Yo nunca había querido tener un perro.
Meses después dejé de trabajar ahí. Y un par de meses después, trabajé en otra veterinaria. Ahí, la Dra, que se había independizado de la primera Clínica en la que trabajamos juntos, me contó que Rosco había sido entregado en adopción a una familia con mucho dinero, que lo regresó solo un par de días después, y que el Doctor, desesperado por no encontrarle hogar, se lo llevó a su granja de crianza de ranas, para que cuidara el terreno.
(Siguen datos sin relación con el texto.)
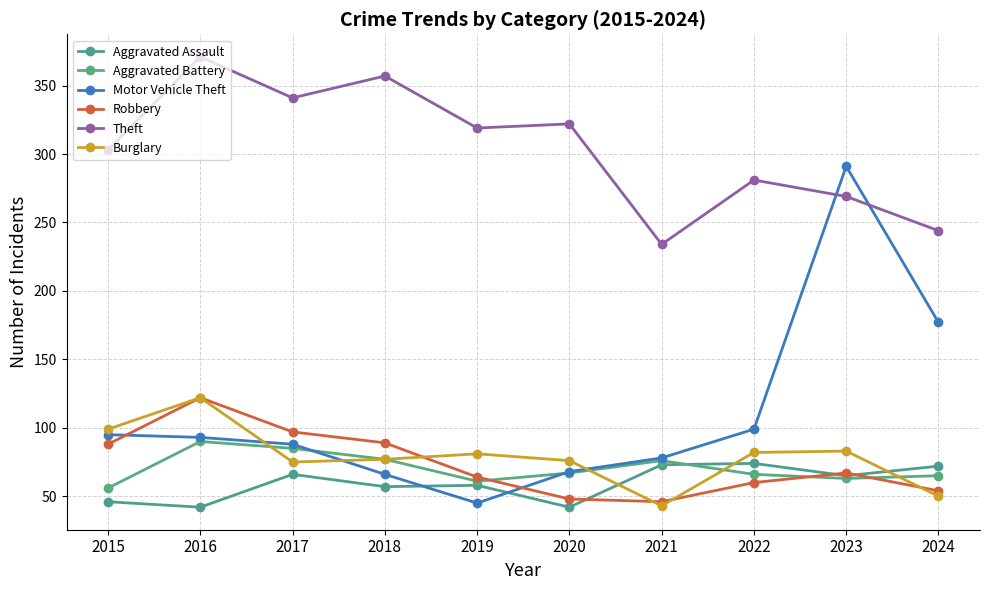

Which category has the highest value in the Motor Vehicle Theft series?

2023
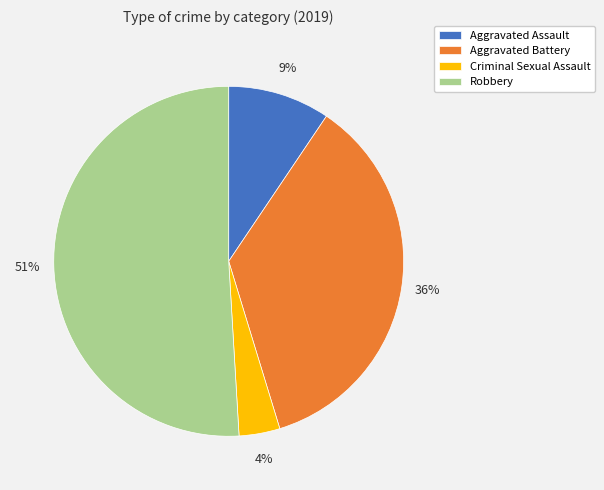

To the nearest percent, what is the combined percentage of Aggravated Assault and Criminal Sexual Assault?

13%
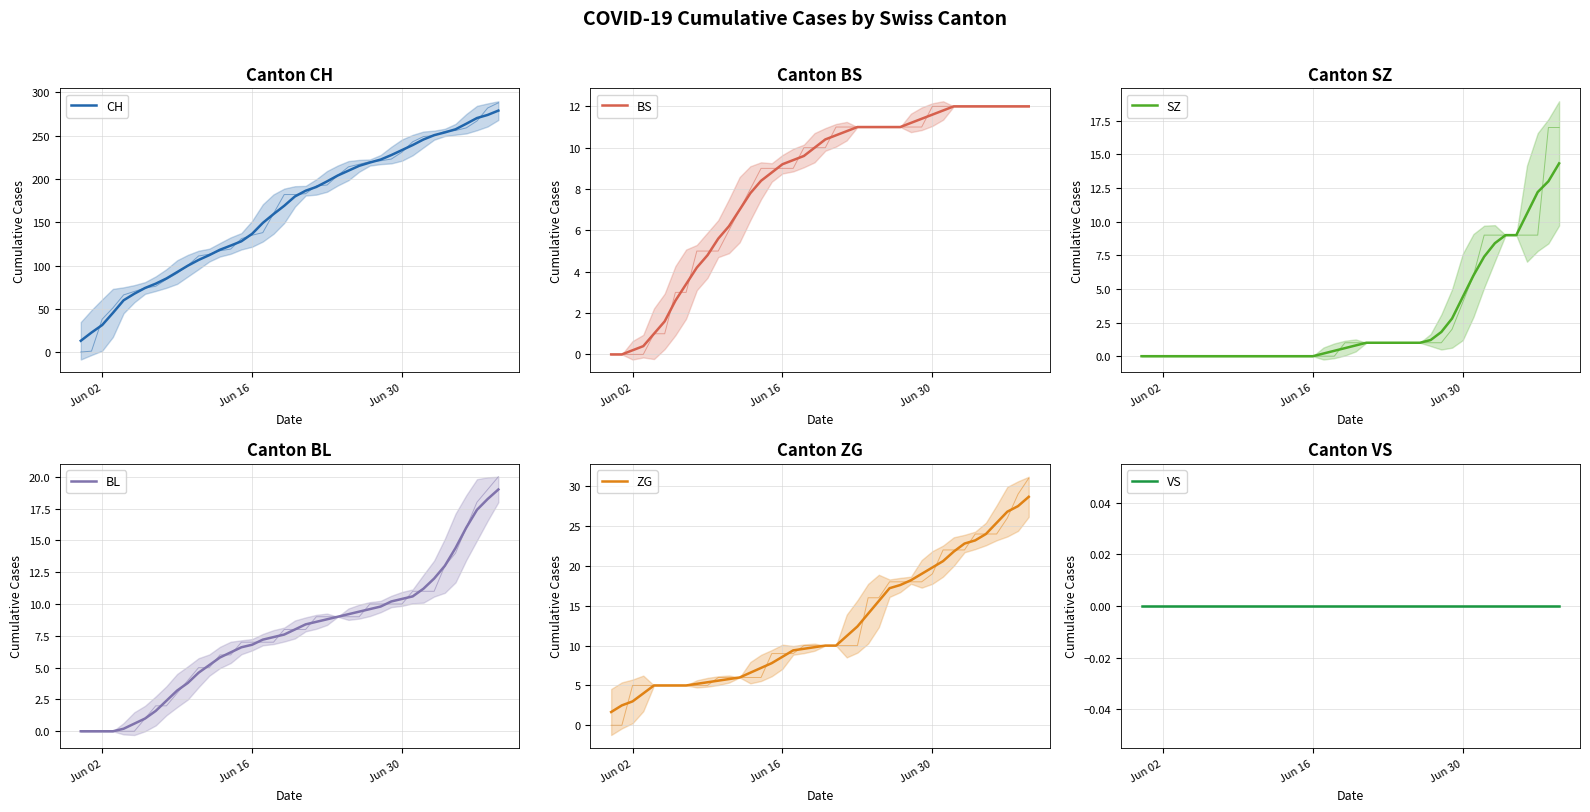

True or false: ZG has more than 0 interior local peaks.

False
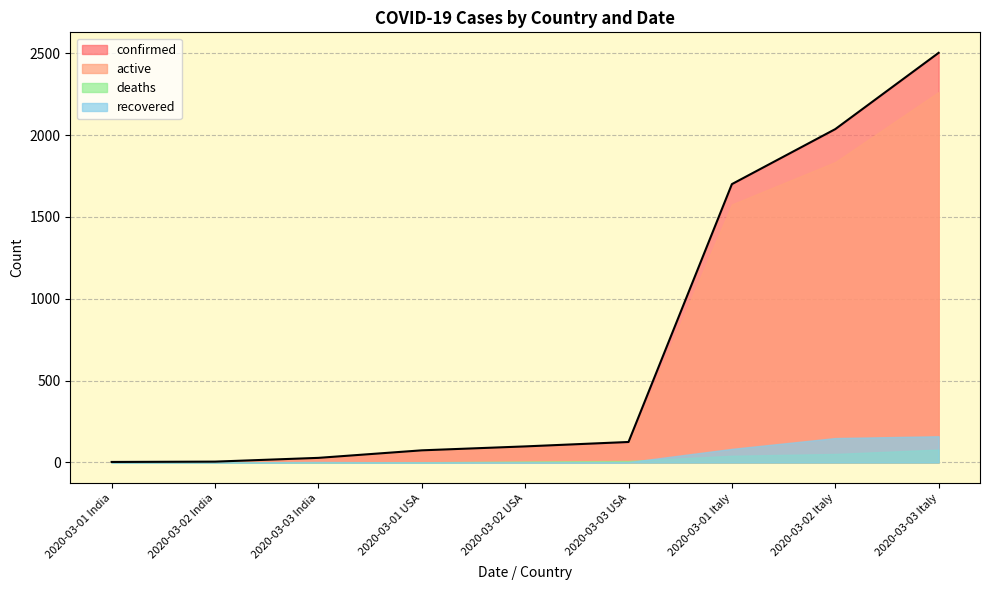

True or false: deaths and active intersect in this chart.

False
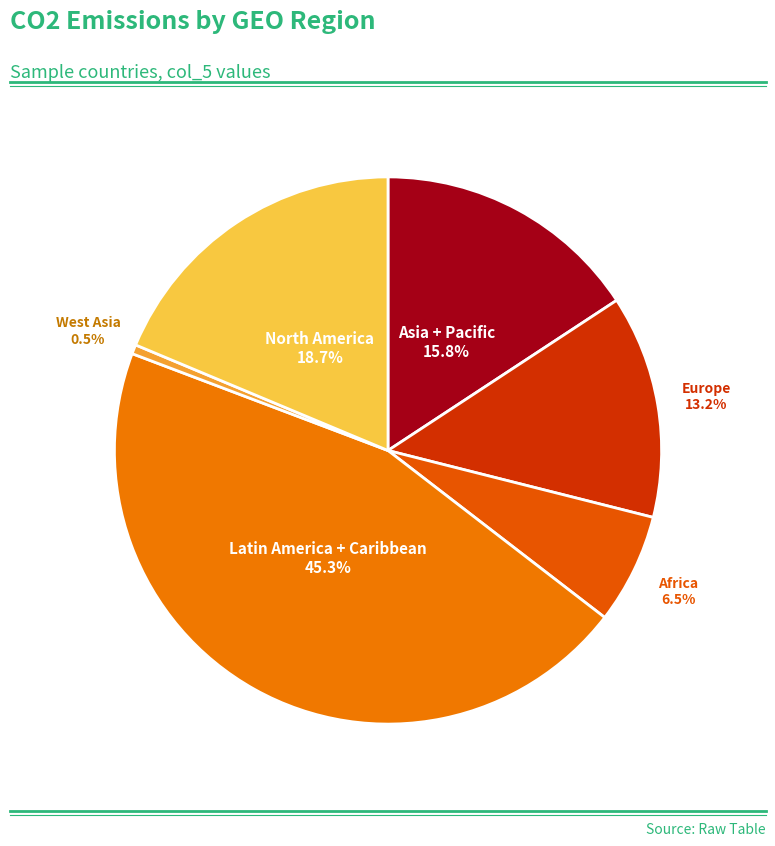

Approximately how many times larger is the value at North America compared to Europe?

1.4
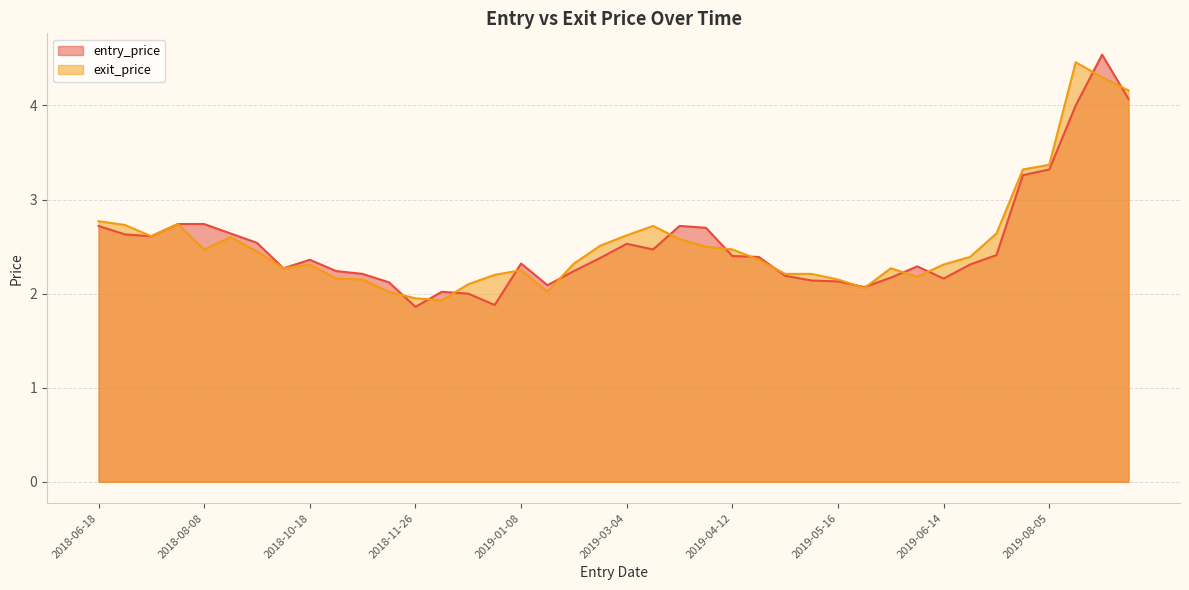

How many distinct data groups are displayed?

2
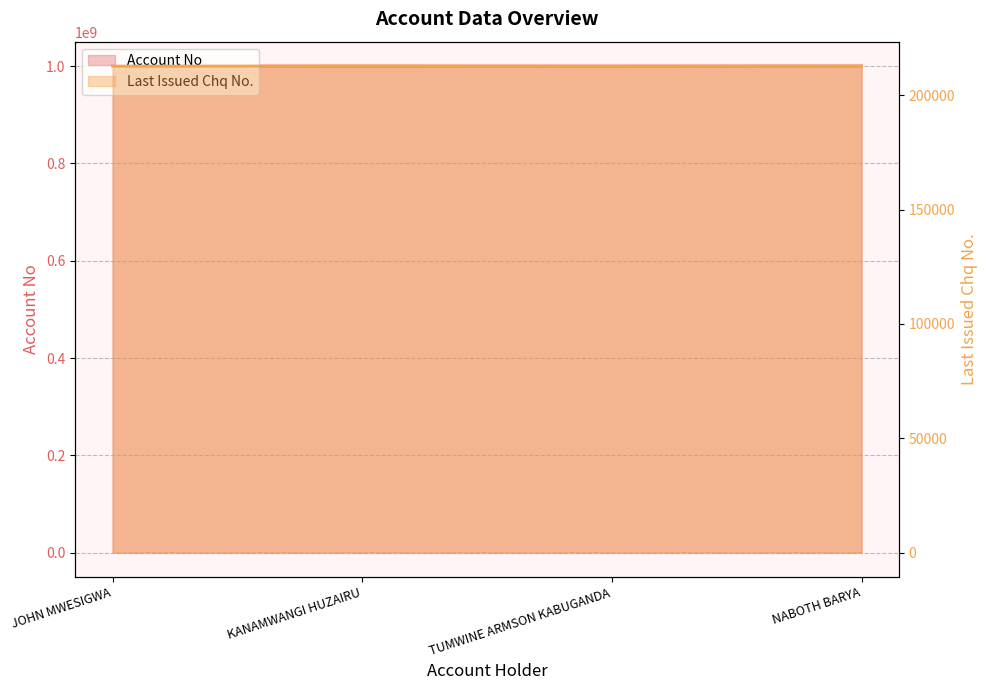

True or false: Last Issued Chq No. and Account No cross at least once.

False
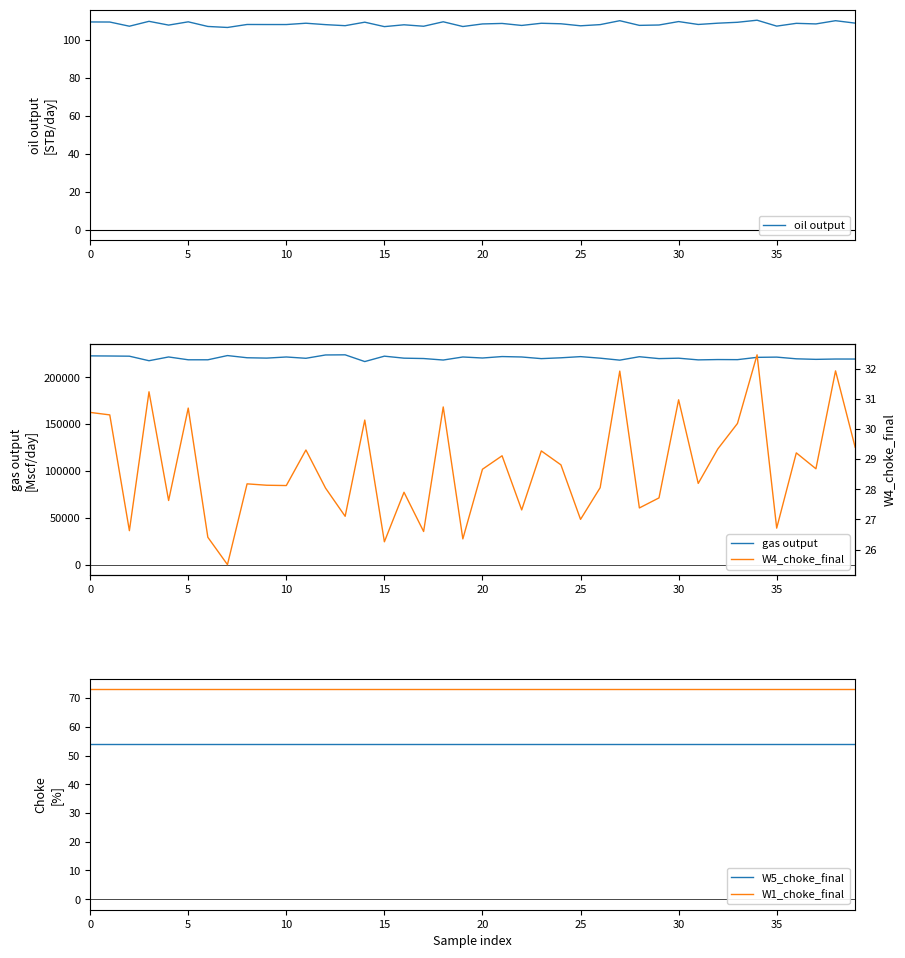

Is the value of W4_choke_final at 27 greater than the value of gas output at 36?

No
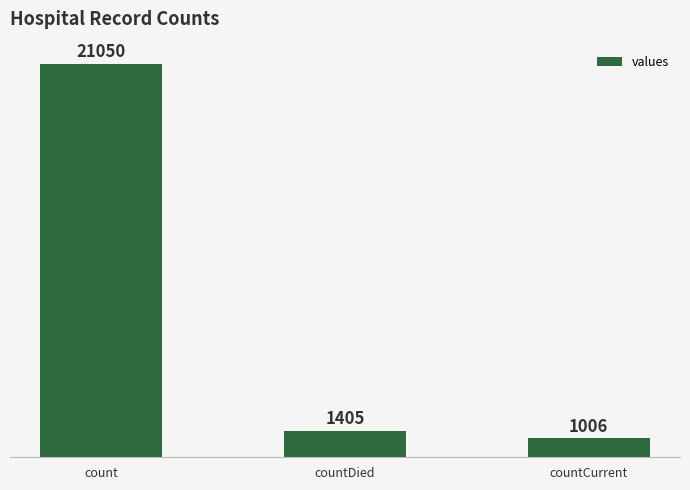

What is the difference between the maximum and minimum values?

20044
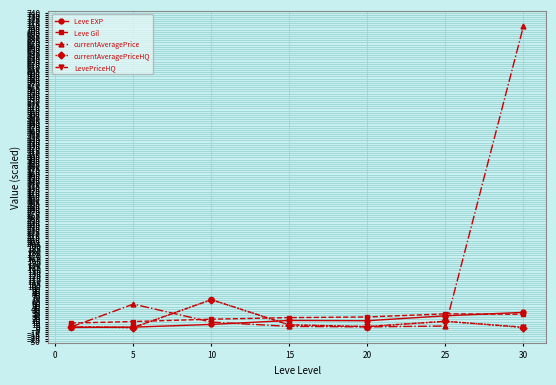

Which series has the largest range (max minus min)?

currentAveragePrice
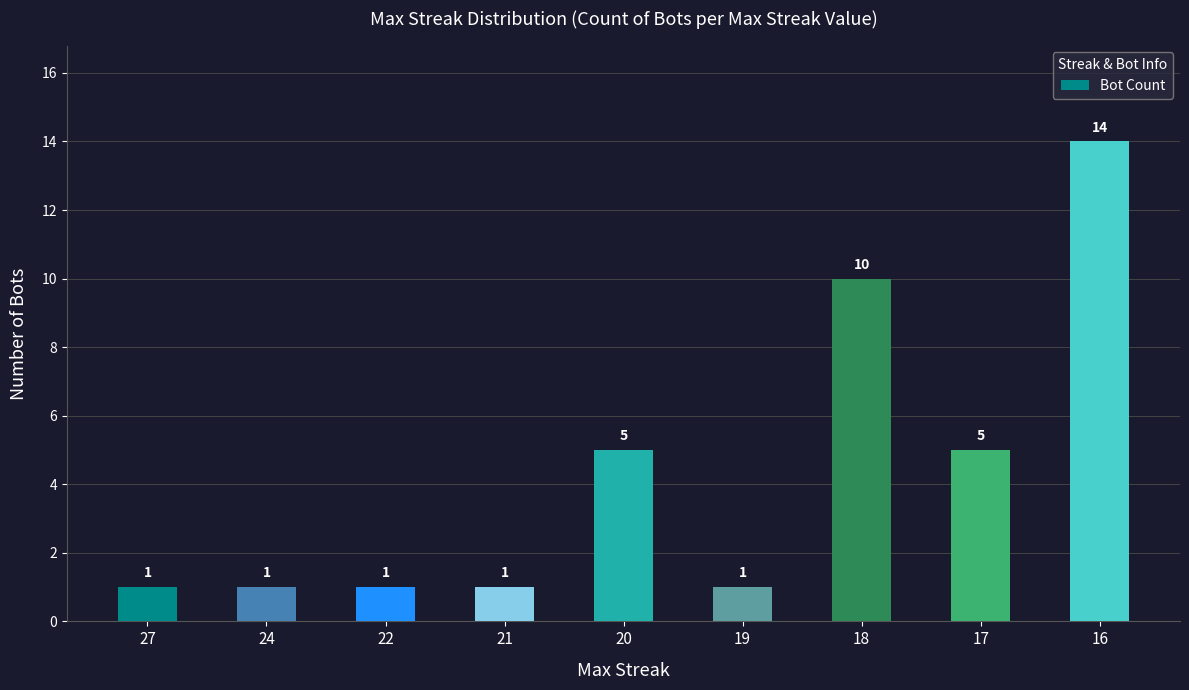

How many data points does each series have?

9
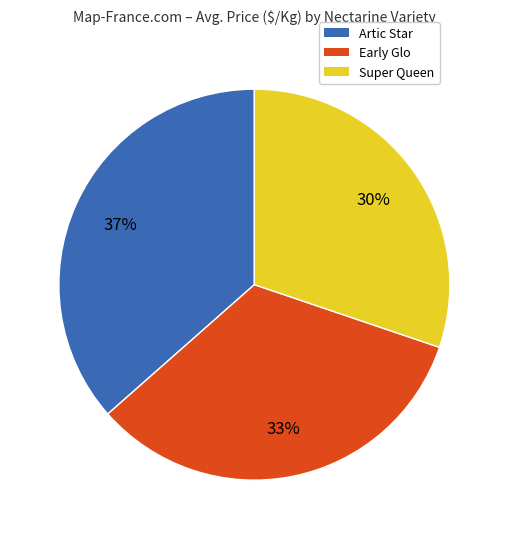

Does Artic Star represent more than half of the total?

No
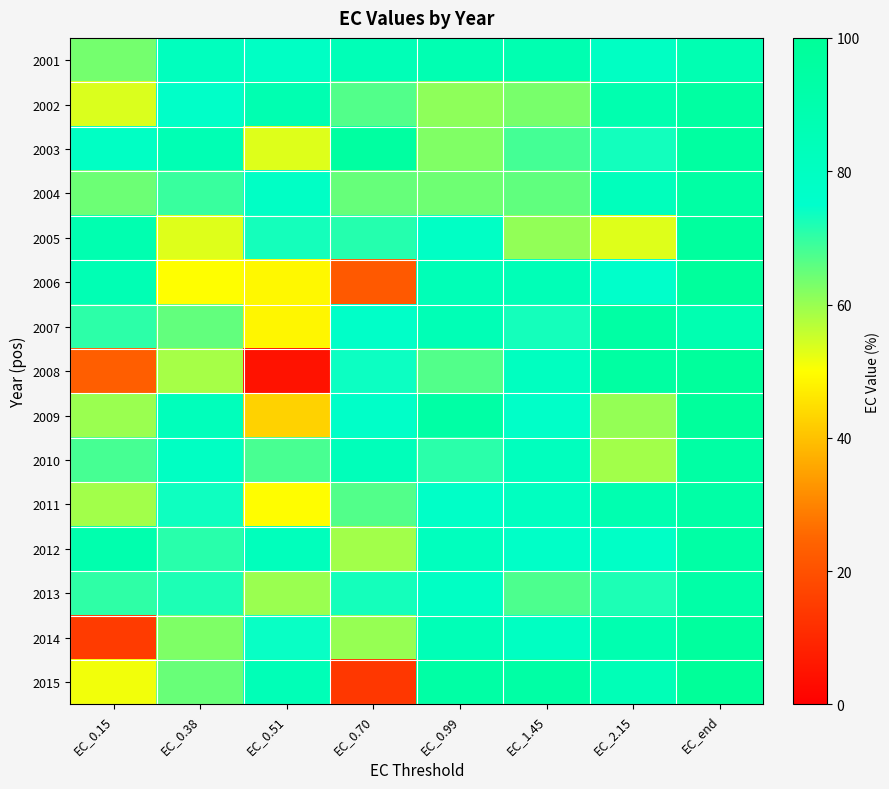

Which series has the largest range (max minus min)?

2008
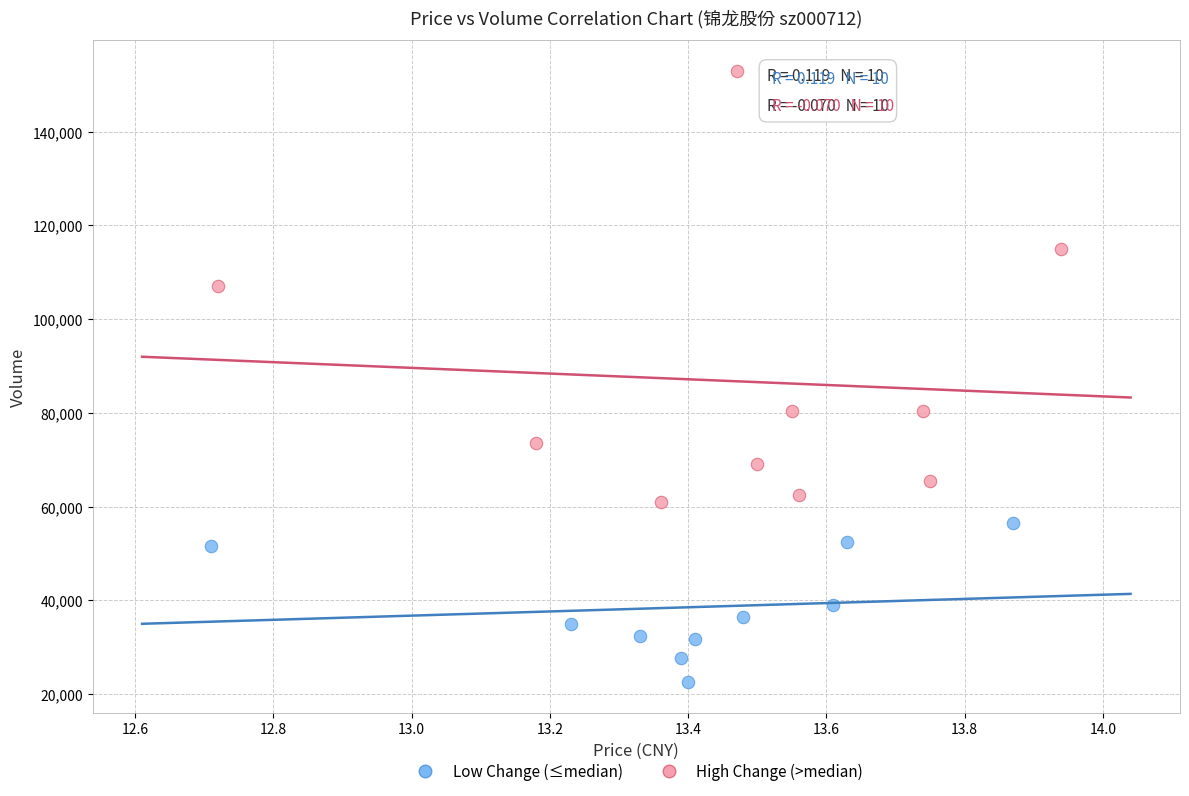

Which series contains the lowest Y value?

Low Change (≤median)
Ahí vivió desde ese 2001. Entonces Rosco era un perro formidable de unos 4 años. Si hago mis cuentas es probable que ahora ya haya muerto.
Fue en ese 2000 mientras trabajaba ahí, que mi hermana consiguió que nos regalaran el primer perro. Una pequeña bolita anaranjada, con tamaño de chihuahua y cabeza de pastor alemán miniatura. Jamás le vi raza en específico. Era agresiva, temperamental y nerviosa. Con el tiempo se fue poniendo ciega. Vivió como hermana con la segunda perrita que tuve, Dido (ajá, como la cantante). Dido era una Border Collie, más grande de lo que podía tener en casa. Tenía a mis 2 perritas. Yo quería darles una mejor vida.
Nos mudamos y tuve que entregarle a Dido a mi abuela. Lobita, mi primera perrita, se quedó conmigo hasta sus 11 años cuando murió de vieja, a los pies de mi mamá. La lloré como si fuese un familiar.
Unos meses después me llamó mi abuela y me dijo que Dido había muerto. Era el 2011. Me sentí la peor persona del mundo. No aproveché la oportunidad de ser un buen amigo de mis perros.
Pasamos un año sin mascota hasta que mi mamá quiso ahora ella tener un perro, porque mi hermana y yo trabajábamos todo el día y ella necesitaba compañía.
Nos trajeron a Penny. Penny es la pequeña bolita peluda que me recibe a diario como si volviera de una guerra de años.
Y ahora, todos los perros que mencioné, a excepción de Penny, deben estar muertos.
La semana pasada comencé a encontrarme camino al trabajo a un pequeño perro callejero. Hace meses que llevo conmigo un poco de comida para perro y la dejo cerca de algún basurero, donde buscan comida los perros, por lo que no aproveché y le dejé un poco. Así ha sido desde el jueves pasado. Pero hoy estaba más nervioso que nunca, y con la pata derecha delantera rengueante, señal del que puede que sea el primer atropellamiento que le toca, a juzgar por su pequeñez.
Yo sé que es difícil sugerir ayudar a perros callejeros cuando en las calles hay niños que huelen pega, que tienen hambre, que no tienen una familia, cuando a diario tenemos diez o más muertos, cuando a diario nos enfrentamos a la desidia de la sociedad, a la sociedad de la exaltación del yo, del egoismo, de la fantasía de tener más para ser más, a costa de lo que sea, a costa de quien sea, pero todo eso no significa que un pequeño paso no servirá de nada.
Adopte un perro, porque quizás sea el primer paso para su cambio de conciencia.
Adopte un perro porque quizás para usted sea solo una pequeña ayuda, pero para él será un nuevo mundo, una nueva vida.
Adopte un perro porque ellos son como nosotros. Porque todos alguna vez nos hemos sentido solos, tristes, abandonados, rotos.
Rosco me enseñó eso, que todos merecemos una oportunidad, y que quizás la gente se burle de usted dando esa oportunidad, pero hay un momento en la vida en que no es necesaria ninguna aprobación, más que la sensación de estar haciendo algo pequeño pero valioso.